Dia Nacional da Umbanda expõe raízes do racismo e intolerância religiosa
Até julho deste ano, o canal Disque 100 registrou um aumento de 80% nas denúncias por violação de crença e religião
Por Milena Natali
No dia 15 de novembro, o Brasil celebrou o Dia Nacional da Umbanda, uma data que representa a rica diversidade cultural do país. Contudo, essa celebração também serve como um alerta sobre a persistência do racismo e da intolerância religiosa, que continuam a impactar as tradições afro-brasileiras. Santa Catarina, um estado com uma população predominantemente branca, não é exceção, enfrentando desafios em relação à aceitação de práticas religiosas de matriz africana.
Segundo dados do Painel de Dados da Ouvidoria Nacional de Direitos Humanos, houve um aumento alarmante de 80% nas denúncias de intolerância religiosa no Brasil no primeiro semestre de 2024, em comparação ao mesmo período do ano anterior. No total, foram registradas 1.227 denúncias, com religiões afro-brasileiras entre as mais atacadas. A umbanda, por exemplo, foi alvo de 75 denúncias, enquanto o candomblé registrou 58 casos.
Estudiosos apontam que o preconceito direcionado às religiões afro-brasileiras está ligado à discriminação racial. O racismo estrutural, que permeia instituições e relações sociais, tem historicamente marginalizado essas religiões. O sociólogo Marco Antônio Ribeiro, especialista em religiões afro-brasileiras, afirma que “a intolerância contra a umbanda vai além do desconhecimento religioso, é um reflexo direto do racismo que permeia a sociedade”.

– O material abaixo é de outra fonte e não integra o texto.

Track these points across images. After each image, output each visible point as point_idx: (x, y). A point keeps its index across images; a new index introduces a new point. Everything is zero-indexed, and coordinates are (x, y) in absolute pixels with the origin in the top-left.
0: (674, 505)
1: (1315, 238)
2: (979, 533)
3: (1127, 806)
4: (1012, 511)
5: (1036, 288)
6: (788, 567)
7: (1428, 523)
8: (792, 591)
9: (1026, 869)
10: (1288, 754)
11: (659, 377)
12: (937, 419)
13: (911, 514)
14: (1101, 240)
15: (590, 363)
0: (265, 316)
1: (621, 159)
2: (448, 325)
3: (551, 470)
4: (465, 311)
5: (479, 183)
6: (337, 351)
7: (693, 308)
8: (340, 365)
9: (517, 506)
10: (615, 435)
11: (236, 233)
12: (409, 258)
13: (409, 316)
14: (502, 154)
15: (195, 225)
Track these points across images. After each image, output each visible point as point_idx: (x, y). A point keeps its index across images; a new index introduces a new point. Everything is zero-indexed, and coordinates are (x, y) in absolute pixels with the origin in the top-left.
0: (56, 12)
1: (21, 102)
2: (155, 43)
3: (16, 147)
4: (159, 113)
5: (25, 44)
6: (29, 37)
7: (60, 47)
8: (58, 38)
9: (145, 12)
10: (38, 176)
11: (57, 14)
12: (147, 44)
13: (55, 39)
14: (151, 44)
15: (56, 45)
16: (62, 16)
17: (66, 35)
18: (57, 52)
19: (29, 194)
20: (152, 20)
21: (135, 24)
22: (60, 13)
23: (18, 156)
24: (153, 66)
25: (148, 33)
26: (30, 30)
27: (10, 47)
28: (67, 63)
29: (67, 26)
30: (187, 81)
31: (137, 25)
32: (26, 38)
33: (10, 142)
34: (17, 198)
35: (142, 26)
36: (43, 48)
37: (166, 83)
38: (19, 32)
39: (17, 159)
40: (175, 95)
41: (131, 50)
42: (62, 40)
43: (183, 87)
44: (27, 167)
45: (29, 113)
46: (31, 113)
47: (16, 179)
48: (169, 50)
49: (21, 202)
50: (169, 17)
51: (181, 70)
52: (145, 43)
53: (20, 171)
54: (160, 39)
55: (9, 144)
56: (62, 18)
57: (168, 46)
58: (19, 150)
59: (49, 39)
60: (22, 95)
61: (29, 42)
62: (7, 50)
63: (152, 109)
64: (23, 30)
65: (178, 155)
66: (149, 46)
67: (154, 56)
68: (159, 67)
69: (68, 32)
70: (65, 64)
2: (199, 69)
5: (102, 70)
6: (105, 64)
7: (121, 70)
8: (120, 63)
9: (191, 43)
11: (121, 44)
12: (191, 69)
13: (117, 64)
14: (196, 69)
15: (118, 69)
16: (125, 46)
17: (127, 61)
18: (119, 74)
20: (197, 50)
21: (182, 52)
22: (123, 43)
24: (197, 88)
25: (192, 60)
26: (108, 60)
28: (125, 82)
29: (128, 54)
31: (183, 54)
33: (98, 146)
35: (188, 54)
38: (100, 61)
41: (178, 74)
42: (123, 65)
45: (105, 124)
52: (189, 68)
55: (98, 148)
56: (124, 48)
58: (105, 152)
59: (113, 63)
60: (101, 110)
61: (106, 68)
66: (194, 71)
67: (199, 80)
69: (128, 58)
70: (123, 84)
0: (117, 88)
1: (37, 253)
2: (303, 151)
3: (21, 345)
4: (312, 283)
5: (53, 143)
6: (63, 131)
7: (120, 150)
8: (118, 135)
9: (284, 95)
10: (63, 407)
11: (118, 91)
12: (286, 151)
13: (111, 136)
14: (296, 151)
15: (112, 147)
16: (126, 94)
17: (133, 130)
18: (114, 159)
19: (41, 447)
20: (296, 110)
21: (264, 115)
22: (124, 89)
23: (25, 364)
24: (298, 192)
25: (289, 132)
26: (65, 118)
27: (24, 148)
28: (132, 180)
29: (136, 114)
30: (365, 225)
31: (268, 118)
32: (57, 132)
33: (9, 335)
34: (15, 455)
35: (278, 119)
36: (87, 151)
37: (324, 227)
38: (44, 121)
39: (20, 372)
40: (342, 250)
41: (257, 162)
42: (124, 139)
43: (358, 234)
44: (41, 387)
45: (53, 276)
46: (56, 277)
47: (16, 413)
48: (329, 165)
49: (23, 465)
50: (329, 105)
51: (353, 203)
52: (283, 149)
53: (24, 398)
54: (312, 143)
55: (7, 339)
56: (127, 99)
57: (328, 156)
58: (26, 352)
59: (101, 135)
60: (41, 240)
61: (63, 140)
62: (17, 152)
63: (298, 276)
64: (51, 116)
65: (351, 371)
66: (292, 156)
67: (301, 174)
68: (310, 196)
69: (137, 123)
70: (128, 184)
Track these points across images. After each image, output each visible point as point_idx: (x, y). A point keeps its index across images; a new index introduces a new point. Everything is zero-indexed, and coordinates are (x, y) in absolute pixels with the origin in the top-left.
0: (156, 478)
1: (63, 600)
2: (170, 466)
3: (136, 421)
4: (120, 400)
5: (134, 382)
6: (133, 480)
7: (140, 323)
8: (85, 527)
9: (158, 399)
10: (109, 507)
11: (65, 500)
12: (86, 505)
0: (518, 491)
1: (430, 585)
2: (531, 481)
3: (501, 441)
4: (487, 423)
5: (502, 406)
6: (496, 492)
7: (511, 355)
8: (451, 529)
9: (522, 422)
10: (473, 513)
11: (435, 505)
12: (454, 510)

Marco enfatiza que a maioria das ofensas envolvem discursos de ódio, com o intuito de desumanizar e desqualificar, com a intenção de ferir a crença e a moral daqueles que praticam. “A demonização dessas religiões está associada ao fato de serem majoritariamente praticadas por pessoas negras ou pardas. Precisamos trabalhar na educação e na conscientização para quebrar esses estigmas”, comenta.
A história de Fabiana e Maria, mãe e filha, ilustra a resiliência da comunidade umbandista. Fabiana Ravache Mendes, de 45 anos, é mãe de santo em Jaraguá do Sul e frequenta o terreiro todos os domingos, participando de giras e realizando trabalhos espirituais voltados ao auxílio da comunidade. Desde pequena, sua filha, Maria Luiza Venturelli, de 23 anos, acompanha as celebrações e aprendeu sobre a importância da umbanda, tornando-se médium.
Maria compartilha que, na infância, sentia receio de falar sobre sua religião na escola, devido ao medo da reação negativa dos colegas, reflexo do preconceito e da falta de conhecimento. “Esse sentimento me acompanhou, mas não diminuiu minha paixão pela umbanda, que é uma parte fundamental da minha identidade. Hoje, consigo falar abertamente sobre isso”, conta.
Fé e preconceito
Em Santa Catarina, 53% das vítimas de intolerância religiosa no primeiro semestre deste ano eram pessoas negras ou pardas, sendo 60% das denúncias feitas por mulheres. Esses dados revelam um quadro alarmante de discriminação que afeta majoritariamente grupos historicamente marginalizados. Contudo, também existem sinais de progresso. O diálogo inter-religioso está crescendo em várias regiões, e iniciativas como o Disque 100, do Ministério dos Direitos Humanos, são fundamentais para combater o preconceito.
Em 2024, esse serviço registrou mais de 398 mil denúncias, muitas delas relacionadas à intolerância religiosa. Isso indica que a população está se mobilizando e se sentindo mais à vontade para relatar casos de discriminação. Portanto, o fortalecimento de redes de apoio e a promoção de um ambiente de respeito são essenciais para a transformação social.
Neste 15 de novembro, a data não deve ser vista apenas como uma comemoração, mas como uma oportunidade para refletir sobre o racismo estrutural que ainda marginaliza tantos brasileiros.